Love your videos man, thank you!
Thank you for the kind words and support!
Incredibly excellent keep going thank you so much for providing good contents :-)
You are most welcome!
perfect explanation! thank you!
Cheers!
Thanks a lot this is valuable information
Cheers!
Thanks, the white board helped.
A Luta Continua (The Struggle Continues)
Cheers!
Hallo Mike,
can you please defferentiate between vertex and point. In vertex specification : what is setting up our geometry on the cpu? is it loading the different point coordinates on the cpu?
i think that moving from 3D representation to 2D will result in loosing some points .
To be clear Vertex will refer to a 3D position in space. Point3D would mean the same thing. On occasion, I'll use 'point' in OpenGL to talk about a primitive (like a triangle), that refers to just rendering one vertex.
Thanks for making these videos. Do you provide private tutoring/mentorship?
Cheers!

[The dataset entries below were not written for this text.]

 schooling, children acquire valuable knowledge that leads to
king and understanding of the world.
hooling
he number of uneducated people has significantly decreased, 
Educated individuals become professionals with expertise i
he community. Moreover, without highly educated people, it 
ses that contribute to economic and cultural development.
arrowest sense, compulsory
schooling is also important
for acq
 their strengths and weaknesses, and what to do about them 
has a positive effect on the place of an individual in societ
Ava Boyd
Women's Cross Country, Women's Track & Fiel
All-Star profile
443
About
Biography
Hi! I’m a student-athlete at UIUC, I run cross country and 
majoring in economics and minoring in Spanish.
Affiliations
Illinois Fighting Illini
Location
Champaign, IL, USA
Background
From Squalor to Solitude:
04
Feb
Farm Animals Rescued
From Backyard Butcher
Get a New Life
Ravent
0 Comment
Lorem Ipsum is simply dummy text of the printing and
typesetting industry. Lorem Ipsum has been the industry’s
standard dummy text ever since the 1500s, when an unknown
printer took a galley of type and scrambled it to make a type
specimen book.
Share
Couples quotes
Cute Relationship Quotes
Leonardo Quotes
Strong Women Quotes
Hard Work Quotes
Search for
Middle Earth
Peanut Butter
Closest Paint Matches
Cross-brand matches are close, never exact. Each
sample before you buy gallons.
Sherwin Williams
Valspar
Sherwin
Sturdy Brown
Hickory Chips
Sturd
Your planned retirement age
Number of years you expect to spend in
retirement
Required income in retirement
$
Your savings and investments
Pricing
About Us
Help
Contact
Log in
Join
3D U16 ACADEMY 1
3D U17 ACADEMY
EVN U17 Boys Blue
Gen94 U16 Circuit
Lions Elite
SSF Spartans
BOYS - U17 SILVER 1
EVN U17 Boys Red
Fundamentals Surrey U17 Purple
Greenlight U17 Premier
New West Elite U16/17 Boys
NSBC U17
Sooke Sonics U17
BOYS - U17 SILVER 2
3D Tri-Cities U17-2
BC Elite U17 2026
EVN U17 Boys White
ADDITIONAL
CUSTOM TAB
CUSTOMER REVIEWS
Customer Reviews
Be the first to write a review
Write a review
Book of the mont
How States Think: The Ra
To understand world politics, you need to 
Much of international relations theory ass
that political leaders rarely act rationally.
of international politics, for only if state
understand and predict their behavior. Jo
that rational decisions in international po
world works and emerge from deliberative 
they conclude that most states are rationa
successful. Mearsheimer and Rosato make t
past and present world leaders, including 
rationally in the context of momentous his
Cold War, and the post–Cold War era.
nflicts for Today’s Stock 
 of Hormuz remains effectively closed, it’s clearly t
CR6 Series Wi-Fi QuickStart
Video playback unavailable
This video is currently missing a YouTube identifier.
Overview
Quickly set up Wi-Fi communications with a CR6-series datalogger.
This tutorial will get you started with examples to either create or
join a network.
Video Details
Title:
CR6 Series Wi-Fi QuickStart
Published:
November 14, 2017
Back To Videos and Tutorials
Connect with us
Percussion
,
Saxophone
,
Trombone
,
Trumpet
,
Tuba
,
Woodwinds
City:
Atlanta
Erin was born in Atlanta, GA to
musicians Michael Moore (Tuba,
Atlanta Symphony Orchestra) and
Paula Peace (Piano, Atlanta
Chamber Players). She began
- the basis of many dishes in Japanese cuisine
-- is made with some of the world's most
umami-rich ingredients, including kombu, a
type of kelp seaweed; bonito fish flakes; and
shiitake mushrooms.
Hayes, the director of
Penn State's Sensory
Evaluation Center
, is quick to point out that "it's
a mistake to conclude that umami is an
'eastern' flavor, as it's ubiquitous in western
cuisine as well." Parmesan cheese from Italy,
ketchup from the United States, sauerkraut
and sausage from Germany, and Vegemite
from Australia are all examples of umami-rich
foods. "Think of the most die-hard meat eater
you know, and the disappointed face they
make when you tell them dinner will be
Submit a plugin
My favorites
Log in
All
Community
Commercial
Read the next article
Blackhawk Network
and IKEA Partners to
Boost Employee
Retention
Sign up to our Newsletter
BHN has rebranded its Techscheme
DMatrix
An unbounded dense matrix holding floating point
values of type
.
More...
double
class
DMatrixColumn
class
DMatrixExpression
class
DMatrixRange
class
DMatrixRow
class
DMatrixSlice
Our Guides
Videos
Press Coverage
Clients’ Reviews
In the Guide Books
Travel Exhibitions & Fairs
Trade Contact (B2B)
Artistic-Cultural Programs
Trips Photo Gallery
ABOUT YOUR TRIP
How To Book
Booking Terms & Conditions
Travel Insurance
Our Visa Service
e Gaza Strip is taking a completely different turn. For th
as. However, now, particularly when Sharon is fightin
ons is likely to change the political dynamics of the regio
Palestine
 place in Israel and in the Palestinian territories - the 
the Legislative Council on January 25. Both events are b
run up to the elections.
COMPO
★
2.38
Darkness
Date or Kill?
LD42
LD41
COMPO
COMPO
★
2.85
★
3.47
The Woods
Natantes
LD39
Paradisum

Not at this time -- though perhaps I would consider it for subscribing members in the future if there were enough for small groups.
Is the rendering pipeline part of the OpenGL spec?
This pipeline yes, effectively is what OpenGL supports (i.e. programmers view OpenGL as a set of functions to create a graphics pipeline). First page with diagram shows this: registry.khronos.org/OpenGL/specs/gl/glspec46.core.pdf :) (Of note, for compute shaders, they're more generic, and not necessarily only for rendering)
can you help me understand something about indices ?
See/comment on episode 16 on index buffers: ua-cam.com/play/PLvv0ScY6vfd9zlZkIIqGDeG5TUWswkMox.html
@@MikeShah thank you, but it isn't needed now although i will check the link out. I was having one of those moments, when you stare at something for so long it becomes something else. :)
but thank you for getting in con tact :)
you should read more
What reading would you suggest?
@@MikeShah a more mathematical approach. jim blinn s corner a trip down the graphics pipeline.
or marschner fundamentals of computer graphics.
or more in depth math multiple view geometry zisserman.
I need to know more about c++ i didn t even know what a link was
Blinn's Corner would be nice for a software rasterization series, though it is nearly 30+ years old. Marschner's text is very good for reading -- and I would expect most folks in a graphics course may use that and supplement with my videos for application. See my series on C++ for more.